Na twarzy bruneta pojawił się
szeroki uśmiech, na widok którego Luke ukrył swoją twarz w dłoniach.
-Wczoraj rozglądałeś się po
pokoju i kogoś szukałeś, nawet nie zauważyłeś, że cały czas ci się przyglądam. Później,
gdy zobaczyłeś, że Mads wychodzi ze Scott’em myślałem, że para ci wyjdzie
uszami. – zaśmiał się na swoje określenie i kontynuował. – Potem bez słowa
poszedłeś gdzieś a ja nie wiele myśląc, ruszyłem w twoje ślady. Takim o to
sposobem znalazłem Ciebie, kiedy przykuwasz Madison do ściany. – poruszał
zabawnie brwiami w stronę swojego przyjaciela, który siedział przed nim cały
czerwony. Czego tak zareagował? Nie miał zielonego pojęcia. Może po prostu był
wkurzony tym, że nie dotrzymał tej ostrożności jak do tego czasu? Do tej pory
nikt ich razem nie wiedział.
Najgorsze dopiero go czekało.
W głowie Calum’a pojawiła się
niezliczona ilość pytań, które chciał zadać swojemu przyjacielowi. Problem
jednak tkwił w tym, że Hemmings z pewnością na większość z nich nie znał
odpowiedzi.
Wywiad rozpoczął się.
-Jak do tego wszystkiego doszło?
Gdzie to się zaczęło? – zapytał ciekawy Hood. Luke wiedział, że nie będzie w
stanie nic ukryć przed brunetem. Już się nawet nie starał, aby go okłamywać. Po
prostu postanowił powiedzieć prawdę.
-Na imprezie, co się wszyscy
poznaliśmy. – popatrzył nieco zmieszany na przyglądającego się mu przyjaciela.
– Przespaliśmy się.
To jedno zdanie sprawiło, że
Calum zakrztusił się własną śliną. Jego oczy zrobiły się wielkie jak
pięciozłotówki. Kaszlał, nie mogąc złapać pełnego oddechu. Spodziewał się wszystkiego,
ale nie tego.
Luke w końcu zlitował się i
poklepał bruneta po plecach.
-Co?! – wykrztusił Cal, gdy tylko
odzyskał głos.
-Słyszałeś. – odpowiedział
blondyn i rzucił się na sąsiednią poduszkę, która nie ucierpiała, podczas ataku
zimną wodą.
-Dlaczego mi nie powiedziałeś? –
zapytał urażony.
-Może nie chciałem? –
odpowiedział pytaniem na pytanie Hemmo, wpatrując się w biały sufit.

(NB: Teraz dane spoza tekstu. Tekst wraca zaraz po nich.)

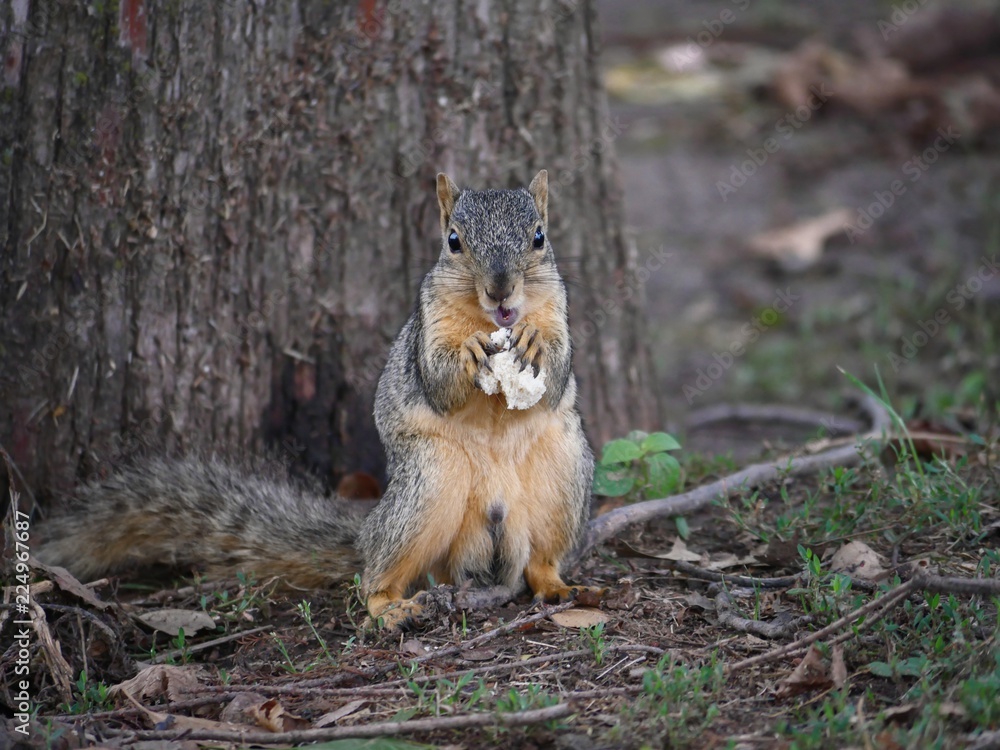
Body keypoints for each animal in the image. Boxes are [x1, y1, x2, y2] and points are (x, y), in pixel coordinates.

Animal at [36, 170, 599, 629]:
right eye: (454, 241)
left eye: (539, 236)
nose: (501, 291)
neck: (491, 321)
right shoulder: (428, 326)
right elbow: (438, 380)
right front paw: (469, 353)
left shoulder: (557, 310)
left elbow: (558, 369)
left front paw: (534, 344)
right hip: (429, 485)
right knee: (376, 574)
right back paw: (390, 608)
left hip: (563, 474)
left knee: (541, 561)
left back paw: (561, 587)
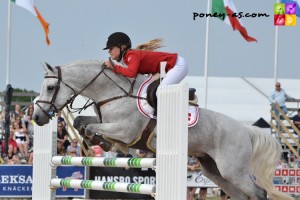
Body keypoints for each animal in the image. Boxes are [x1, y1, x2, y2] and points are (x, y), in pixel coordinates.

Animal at [32, 59, 292, 200]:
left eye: (51, 87)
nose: (37, 117)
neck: (112, 92)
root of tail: (246, 131)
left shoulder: (125, 130)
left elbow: (95, 128)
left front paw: (106, 142)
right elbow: (80, 122)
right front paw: (101, 142)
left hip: (233, 170)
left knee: (258, 193)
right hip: (215, 171)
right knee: (241, 194)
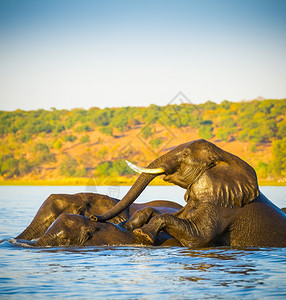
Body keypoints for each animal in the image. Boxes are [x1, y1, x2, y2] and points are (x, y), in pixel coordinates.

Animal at [92, 139, 286, 247]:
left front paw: (142, 234)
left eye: (185, 155)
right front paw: (125, 225)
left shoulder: (224, 209)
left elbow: (199, 237)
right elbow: (162, 212)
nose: (93, 217)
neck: (223, 156)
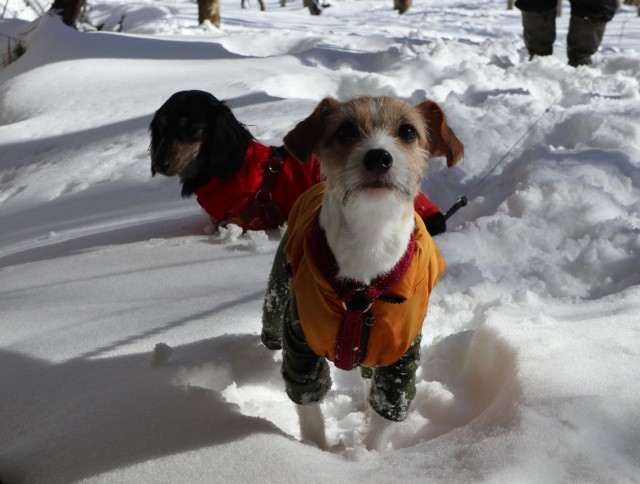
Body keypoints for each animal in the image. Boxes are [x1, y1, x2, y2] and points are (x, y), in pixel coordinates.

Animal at [262, 94, 462, 450]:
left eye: (408, 131)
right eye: (345, 131)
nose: (378, 156)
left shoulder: (402, 355)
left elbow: (386, 407)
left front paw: (367, 454)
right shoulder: (299, 340)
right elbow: (308, 402)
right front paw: (315, 451)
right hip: (278, 292)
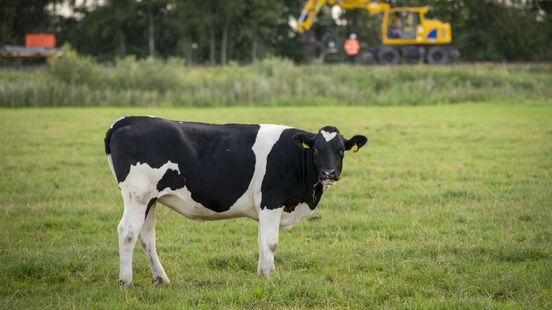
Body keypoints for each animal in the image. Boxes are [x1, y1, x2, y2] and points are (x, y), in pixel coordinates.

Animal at [105, 116, 368, 286]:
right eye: (316, 149)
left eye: (341, 150)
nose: (328, 173)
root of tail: (128, 120)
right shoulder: (271, 200)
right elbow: (271, 242)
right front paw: (269, 276)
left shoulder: (265, 208)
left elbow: (262, 241)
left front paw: (263, 273)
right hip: (138, 195)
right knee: (127, 232)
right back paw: (126, 281)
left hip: (150, 199)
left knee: (146, 236)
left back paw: (161, 278)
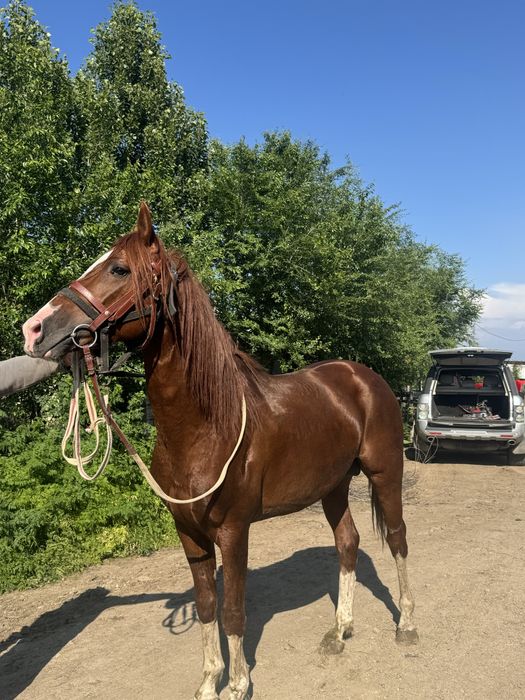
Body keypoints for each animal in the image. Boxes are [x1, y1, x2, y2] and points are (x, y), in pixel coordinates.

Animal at [22, 202, 418, 699]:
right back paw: (339, 630)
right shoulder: (189, 534)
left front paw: (237, 684)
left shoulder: (233, 532)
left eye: (119, 268)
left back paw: (406, 624)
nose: (34, 329)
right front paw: (210, 681)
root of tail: (366, 378)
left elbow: (233, 611)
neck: (207, 427)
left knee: (398, 539)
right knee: (347, 543)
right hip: (334, 486)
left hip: (385, 473)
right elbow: (207, 605)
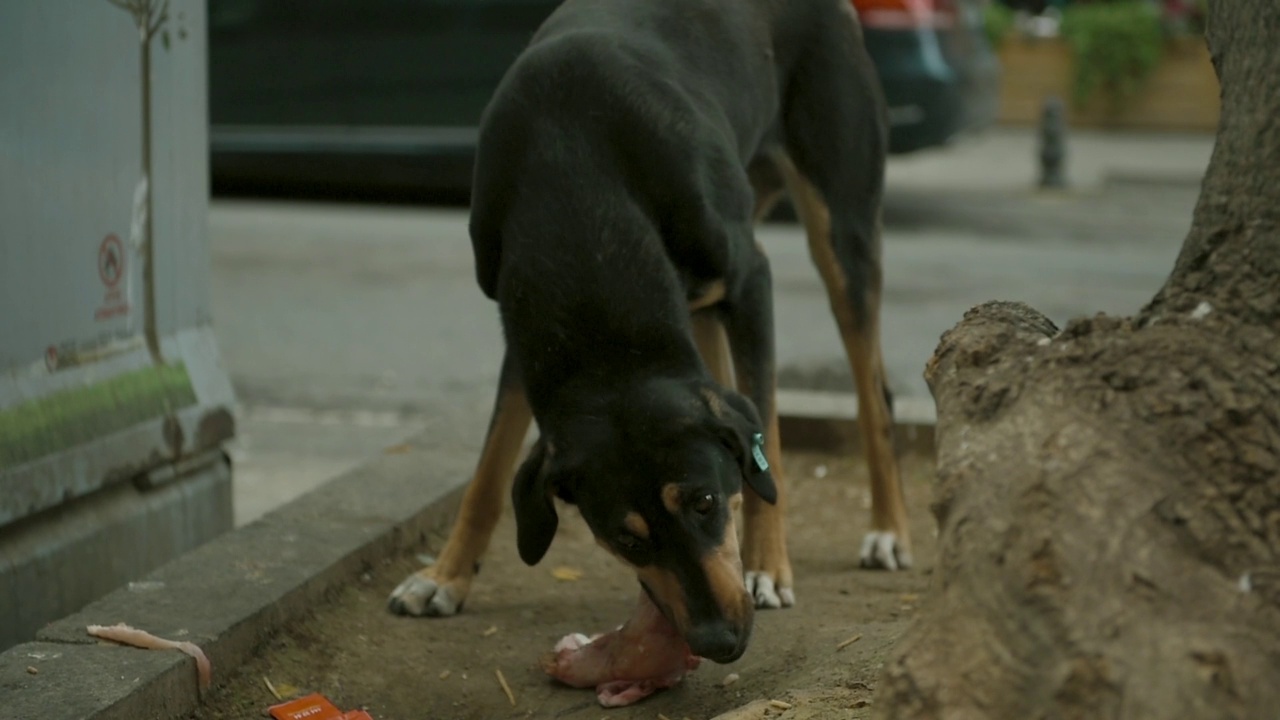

Pomiędzy chłopakami zapanowała
chwila ciszy. Calum starał się w jakiś sposób to wszystko ogarnąć i poukładać w
swojej głowie. Przyznajmy… Nie za bardzo mu to w tej chwili wychodziło. To była
po prostu zbyt wielka ilość informacji jak na jeden raz.
-Co było dalej? – zapytał,
podejrzewając, że to nie koniec jakże ciekawej opowieści przyjaciela.
-Jak wracałem któregoś wieczoru
od was, poszedłem jeszcze na plaże. Była tam, płakała, więc ją pocieszyłem i
odprowadziłem do domu. Zaprosiła mnie do siebie na noc, bo nie chciała być
wtedy sama, więc się zgodziłem.
-Stary! Co z jej rodzicami? –
wtrącił się Cal, jednak Luke zignorował jego pytanie i mówił dalej.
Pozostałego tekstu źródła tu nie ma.